Santa Ana police close case on Rosca de Reyes bread laced with synthetic pot

SANTA ANA – Nearly a year after a Santa Ana bakery sold holiday sweet bread mysteriously laced with synthetic marijuana that sickened more than 40 people, police have closed the criminal case without making any arrests.

Santa Ana Police Department officials said Tuesday they had reached the decision after consulting with U.S. Food and Drug Administration investigators who have been trying to determine how the drug got into the rosca de reyes bread sold by Cholula’s Bakery, located in the 1000 block of East 17th Street.

“They (the FDA) will be closing the case and there are no further leads to follow-up on,” Santa Ana police Sgt. Gerry Serrano said in a statement. “They are not able to determine the source of the contamination. All the evidence has been processed and all employees interviewed multiple times. Neither provided information on the source of the crime. We have exhausted all investigative leads.”

In May, Cholula’s Bakery changed its name to D F Bakery but has kept the same ownership, according to the Orange County Health Care Agency.

The bakery was open for business Tuesday. Dozens of fresh pastries were stacked on trays in a small kitchen and a lone customer ate at a table.

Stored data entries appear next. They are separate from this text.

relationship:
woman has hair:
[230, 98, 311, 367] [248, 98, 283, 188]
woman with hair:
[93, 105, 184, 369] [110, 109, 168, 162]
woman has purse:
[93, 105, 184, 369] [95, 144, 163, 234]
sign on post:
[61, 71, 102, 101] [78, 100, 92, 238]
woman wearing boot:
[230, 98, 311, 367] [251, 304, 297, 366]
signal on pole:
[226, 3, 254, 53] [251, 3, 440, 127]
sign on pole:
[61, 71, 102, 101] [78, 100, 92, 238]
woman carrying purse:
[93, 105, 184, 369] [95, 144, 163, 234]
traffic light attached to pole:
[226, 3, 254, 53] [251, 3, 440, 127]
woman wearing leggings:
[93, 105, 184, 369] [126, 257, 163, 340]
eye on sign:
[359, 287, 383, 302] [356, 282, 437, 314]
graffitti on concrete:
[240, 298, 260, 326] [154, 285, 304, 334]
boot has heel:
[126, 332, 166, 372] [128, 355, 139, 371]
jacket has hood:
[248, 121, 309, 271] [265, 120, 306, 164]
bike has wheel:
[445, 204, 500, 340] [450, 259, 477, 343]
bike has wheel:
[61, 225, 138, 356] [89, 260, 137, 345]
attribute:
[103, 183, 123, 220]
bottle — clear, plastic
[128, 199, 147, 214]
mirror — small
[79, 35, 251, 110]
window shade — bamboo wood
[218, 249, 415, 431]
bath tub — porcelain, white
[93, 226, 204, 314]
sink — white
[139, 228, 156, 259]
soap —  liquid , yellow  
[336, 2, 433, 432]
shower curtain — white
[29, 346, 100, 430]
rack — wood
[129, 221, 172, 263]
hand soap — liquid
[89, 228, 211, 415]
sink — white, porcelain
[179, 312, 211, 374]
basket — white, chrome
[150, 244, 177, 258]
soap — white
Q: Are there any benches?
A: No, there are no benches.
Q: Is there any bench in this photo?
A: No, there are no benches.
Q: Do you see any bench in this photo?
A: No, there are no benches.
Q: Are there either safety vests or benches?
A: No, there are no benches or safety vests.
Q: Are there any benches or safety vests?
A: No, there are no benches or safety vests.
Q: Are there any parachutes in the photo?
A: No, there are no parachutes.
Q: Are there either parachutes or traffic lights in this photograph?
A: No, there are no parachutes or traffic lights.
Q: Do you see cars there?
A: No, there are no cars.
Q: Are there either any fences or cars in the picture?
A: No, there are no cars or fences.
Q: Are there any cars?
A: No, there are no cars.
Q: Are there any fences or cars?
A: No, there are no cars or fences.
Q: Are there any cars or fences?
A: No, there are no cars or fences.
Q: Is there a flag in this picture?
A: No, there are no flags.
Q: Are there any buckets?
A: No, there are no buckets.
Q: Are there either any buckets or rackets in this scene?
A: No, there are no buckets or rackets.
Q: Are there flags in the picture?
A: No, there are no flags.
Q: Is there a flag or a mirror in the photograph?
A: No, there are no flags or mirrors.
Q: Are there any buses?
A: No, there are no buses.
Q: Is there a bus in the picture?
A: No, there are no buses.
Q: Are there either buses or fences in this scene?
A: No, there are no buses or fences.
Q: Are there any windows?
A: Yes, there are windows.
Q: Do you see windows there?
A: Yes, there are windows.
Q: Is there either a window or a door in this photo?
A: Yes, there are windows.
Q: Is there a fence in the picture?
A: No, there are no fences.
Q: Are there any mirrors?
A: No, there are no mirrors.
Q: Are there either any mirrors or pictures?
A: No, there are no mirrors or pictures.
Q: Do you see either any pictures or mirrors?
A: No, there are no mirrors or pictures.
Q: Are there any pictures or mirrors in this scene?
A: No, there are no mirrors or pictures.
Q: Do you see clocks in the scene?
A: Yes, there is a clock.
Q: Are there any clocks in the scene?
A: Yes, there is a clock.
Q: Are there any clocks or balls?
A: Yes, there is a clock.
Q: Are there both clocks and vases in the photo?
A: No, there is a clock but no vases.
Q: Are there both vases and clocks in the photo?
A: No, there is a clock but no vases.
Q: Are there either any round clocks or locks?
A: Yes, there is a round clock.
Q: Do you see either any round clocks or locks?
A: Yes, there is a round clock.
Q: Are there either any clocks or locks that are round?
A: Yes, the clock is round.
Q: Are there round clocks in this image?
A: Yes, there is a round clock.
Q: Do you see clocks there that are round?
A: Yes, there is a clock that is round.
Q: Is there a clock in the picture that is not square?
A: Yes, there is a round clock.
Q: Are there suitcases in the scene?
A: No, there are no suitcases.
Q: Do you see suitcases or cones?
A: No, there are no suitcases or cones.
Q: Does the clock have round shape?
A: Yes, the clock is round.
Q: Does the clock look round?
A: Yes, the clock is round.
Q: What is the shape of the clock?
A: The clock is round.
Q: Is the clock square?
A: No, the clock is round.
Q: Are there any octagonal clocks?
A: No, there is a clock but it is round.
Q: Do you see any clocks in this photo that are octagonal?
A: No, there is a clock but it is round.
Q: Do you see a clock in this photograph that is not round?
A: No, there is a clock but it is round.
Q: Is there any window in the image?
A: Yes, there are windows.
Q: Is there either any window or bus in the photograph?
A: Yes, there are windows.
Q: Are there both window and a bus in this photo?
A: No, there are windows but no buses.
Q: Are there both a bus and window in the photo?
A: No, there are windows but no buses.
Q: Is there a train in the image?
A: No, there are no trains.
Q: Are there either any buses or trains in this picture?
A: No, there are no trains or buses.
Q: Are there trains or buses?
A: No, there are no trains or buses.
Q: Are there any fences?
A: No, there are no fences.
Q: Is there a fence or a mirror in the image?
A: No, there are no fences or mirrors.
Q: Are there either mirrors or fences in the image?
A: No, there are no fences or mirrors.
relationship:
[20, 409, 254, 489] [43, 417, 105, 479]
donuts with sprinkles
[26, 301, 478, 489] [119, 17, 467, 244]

The bakery will again be selling rosca de reyes bread for the Three Kings Day celebration on Jan. 6, said a woman who works behind the counter but did not give her name.

Phone calls to the manager on Tuesday seeking comment were not returned.

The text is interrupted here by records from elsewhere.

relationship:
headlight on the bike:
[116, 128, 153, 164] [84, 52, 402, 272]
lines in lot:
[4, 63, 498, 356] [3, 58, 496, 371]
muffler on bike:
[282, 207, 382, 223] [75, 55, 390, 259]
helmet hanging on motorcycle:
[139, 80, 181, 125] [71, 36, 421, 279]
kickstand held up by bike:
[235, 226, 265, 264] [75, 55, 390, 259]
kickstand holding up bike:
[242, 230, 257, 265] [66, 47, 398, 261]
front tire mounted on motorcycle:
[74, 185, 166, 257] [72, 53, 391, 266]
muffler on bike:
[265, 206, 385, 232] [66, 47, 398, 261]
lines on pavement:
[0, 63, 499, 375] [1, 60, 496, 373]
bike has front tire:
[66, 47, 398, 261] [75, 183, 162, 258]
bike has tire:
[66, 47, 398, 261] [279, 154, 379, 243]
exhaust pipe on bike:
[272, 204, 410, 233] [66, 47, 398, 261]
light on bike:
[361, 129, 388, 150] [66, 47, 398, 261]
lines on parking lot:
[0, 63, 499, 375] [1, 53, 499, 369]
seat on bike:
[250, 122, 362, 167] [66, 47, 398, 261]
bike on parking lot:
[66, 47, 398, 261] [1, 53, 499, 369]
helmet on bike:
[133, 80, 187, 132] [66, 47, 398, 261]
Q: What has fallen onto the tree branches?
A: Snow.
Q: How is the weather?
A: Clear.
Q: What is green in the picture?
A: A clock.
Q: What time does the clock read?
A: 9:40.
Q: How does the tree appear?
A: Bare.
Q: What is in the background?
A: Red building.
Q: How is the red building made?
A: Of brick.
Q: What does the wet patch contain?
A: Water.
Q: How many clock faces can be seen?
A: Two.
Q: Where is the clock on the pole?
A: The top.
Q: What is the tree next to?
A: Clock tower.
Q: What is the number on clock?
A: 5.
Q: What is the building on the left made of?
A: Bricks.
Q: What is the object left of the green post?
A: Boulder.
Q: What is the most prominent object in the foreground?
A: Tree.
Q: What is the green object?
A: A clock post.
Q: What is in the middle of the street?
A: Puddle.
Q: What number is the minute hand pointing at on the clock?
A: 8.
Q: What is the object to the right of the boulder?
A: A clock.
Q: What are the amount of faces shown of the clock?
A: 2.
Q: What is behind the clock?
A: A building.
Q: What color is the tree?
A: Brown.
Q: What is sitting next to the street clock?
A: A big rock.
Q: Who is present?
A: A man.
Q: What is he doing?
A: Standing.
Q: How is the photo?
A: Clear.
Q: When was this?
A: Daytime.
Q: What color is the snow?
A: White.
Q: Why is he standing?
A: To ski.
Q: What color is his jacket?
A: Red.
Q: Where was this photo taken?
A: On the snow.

Earlier this year, Cholula’s made the bread prior to the 2015 Three Kings Day celebration and distributed it to nine stores in Orange County and one in Long Beach.

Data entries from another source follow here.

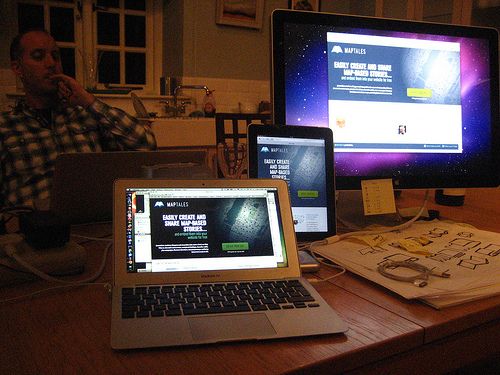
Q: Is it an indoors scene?
A: Yes, it is indoors.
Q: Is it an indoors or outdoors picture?
A: It is indoors.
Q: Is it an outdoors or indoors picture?
A: It is indoors.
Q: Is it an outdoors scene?
A: No, it is indoors.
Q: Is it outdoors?
A: No, it is indoors.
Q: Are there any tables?
A: Yes, there is a table.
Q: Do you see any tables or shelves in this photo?
A: Yes, there is a table.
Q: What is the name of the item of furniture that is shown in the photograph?
A: The piece of furniture is a table.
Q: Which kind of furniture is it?
A: The piece of furniture is a table.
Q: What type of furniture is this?
A: This is a table.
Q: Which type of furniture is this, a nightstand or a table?
A: This is a table.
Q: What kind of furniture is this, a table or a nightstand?
A: This is a table.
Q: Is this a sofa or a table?
A: This is a table.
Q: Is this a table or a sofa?
A: This is a table.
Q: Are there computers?
A: Yes, there is a computer.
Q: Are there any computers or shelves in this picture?
A: Yes, there is a computer.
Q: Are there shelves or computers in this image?
A: Yes, there is a computer.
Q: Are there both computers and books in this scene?
A: No, there is a computer but no books.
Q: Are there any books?
A: No, there are no books.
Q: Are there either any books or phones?
A: No, there are no books or phones.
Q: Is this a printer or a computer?
A: This is a computer.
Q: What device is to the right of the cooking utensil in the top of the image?
A: The device is a computer.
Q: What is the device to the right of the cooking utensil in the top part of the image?
A: The device is a computer.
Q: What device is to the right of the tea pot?
A: The device is a computer.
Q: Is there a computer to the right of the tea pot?
A: Yes, there is a computer to the right of the tea pot.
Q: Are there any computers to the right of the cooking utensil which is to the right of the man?
A: Yes, there is a computer to the right of the tea pot.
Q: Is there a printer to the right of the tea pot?
A: No, there is a computer to the right of the tea pot.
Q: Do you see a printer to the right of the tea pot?
A: No, there is a computer to the right of the tea pot.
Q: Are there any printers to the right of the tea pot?
A: No, there is a computer to the right of the tea pot.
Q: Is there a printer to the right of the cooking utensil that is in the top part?
A: No, there is a computer to the right of the tea pot.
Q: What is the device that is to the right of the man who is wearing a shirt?
A: The device is a computer.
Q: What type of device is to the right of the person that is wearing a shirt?
A: The device is a computer.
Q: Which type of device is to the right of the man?
A: The device is a computer.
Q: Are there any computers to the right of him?
A: Yes, there is a computer to the right of the man.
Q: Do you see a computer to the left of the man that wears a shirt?
A: No, the computer is to the right of the man.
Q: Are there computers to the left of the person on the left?
A: No, the computer is to the right of the man.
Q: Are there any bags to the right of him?
A: No, there is a computer to the right of the man.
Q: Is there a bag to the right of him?
A: No, there is a computer to the right of the man.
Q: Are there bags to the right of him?
A: No, there is a computer to the right of the man.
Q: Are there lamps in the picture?
A: No, there are no lamps.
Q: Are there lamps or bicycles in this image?
A: No, there are no lamps or bicycles.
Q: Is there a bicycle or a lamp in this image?
A: No, there are no lamps or bicycles.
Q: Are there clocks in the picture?
A: No, there are no clocks.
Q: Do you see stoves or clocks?
A: No, there are no clocks or stoves.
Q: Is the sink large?
A: Yes, the sink is large.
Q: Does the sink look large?
A: Yes, the sink is large.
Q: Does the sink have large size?
A: Yes, the sink is large.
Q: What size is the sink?
A: The sink is large.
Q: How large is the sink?
A: The sink is large.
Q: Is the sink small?
A: No, the sink is large.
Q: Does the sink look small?
A: No, the sink is large.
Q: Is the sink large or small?
A: The sink is large.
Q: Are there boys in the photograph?
A: No, there are no boys.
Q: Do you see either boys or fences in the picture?
A: No, there are no boys or fences.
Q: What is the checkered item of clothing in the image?
A: The clothing item is a shirt.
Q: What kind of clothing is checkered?
A: The clothing is a shirt.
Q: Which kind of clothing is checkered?
A: The clothing is a shirt.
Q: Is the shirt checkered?
A: Yes, the shirt is checkered.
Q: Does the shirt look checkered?
A: Yes, the shirt is checkered.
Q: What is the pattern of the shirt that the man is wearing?
A: The shirt is checkered.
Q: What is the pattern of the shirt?
A: The shirt is checkered.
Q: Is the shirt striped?
A: No, the shirt is checkered.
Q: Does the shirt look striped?
A: No, the shirt is checkered.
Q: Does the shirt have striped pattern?
A: No, the shirt is checkered.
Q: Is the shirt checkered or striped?
A: The shirt is checkered.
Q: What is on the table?
A: The computers are on the table.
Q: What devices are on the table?
A: The devices are computers.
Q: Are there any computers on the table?
A: Yes, there are computers on the table.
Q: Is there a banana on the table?
A: No, there are computers on the table.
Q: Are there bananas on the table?
A: No, there are computers on the table.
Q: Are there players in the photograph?
A: No, there are no players.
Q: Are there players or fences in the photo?
A: No, there are no players or fences.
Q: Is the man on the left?
A: Yes, the man is on the left of the image.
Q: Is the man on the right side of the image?
A: No, the man is on the left of the image.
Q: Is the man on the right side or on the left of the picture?
A: The man is on the left of the image.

People who ate the bread became ill with symptoms that included heart palpitations, dizziness, numbness and hallucinations.

The Register obtained a sample of the bread and hired S&N Laboratories, a Santa Ana facility licensed by the U.S. Drug Enforcement Administration, to test it.

Neil Spingarn, a pharmacologist who heads up S&N Laboratories, analyzed the sample and found it contaminated with “a substantial” amount of a synthetic cannabinoid – an artificial THC with intensified effects.

“The levels in the cake are not small,” Spingarn said at the time of the testing. “What is most striking is that this was not inadvertent.”

Synthetic cannabinoid, frequently used to make “spice,” “incense” and “K2,”, is a chemical alternative to marijuana that’s often is diluted with water, sprayed onto herbs and smoked like pot.

Spice looks like marijuana, but its side effects are more severe and can include hallucinations, aggressive behavior and hypertension, police and health officials say. The potpourri of chemicals are not listed on the packaging.

The Orange County Sheriff’s Department crime lab later confirmed that rosca de reyes bread from Cholula’s was laced with a synthetic cannabinoid, and Santa Ana police launched a criminal investigation in conjunction with the FDA.

Ireri Hinojosa, a Santa Ana woman who after eating the bread was treated at Fountain Valley Regional Hospital and Medical Center, said she was unaware authorities couldn’t determine the source of the synthetic pot.

“At the end of the day, the owner (of the bakery) should be responsible,” she said Tuesday.

Hinojosa and Esquivel Araceli are both suing Bonifacio Cholula, listed as the principal owner of Cholula’s, for negligence in connection with the ill effects they purportedly suffered from consuming the bread.

The pair are seeking up to $25,000 in damages, according to the suits filed in Orange County Superior Court.

Bonifacio Cholula should be “on the hook” for damages regardless of how the bread was tainted, said Vincent S. Ammirato, an Irvine attorney, who is representing Hinojosa and Araceli.

“These people suffered because they were exposed without consent to a chemical not supposed to be in bread,” he said Tuesday.

Efforts to contact Bonifacio Cholula were unsuccessful. A woman who answered the door Tuesday at his address listed in court documents said he didn’t live there. Court records do not identify his attorney.

A case management conference on the lawsuits is slated for Feb. 28 in Orange County Superior Court.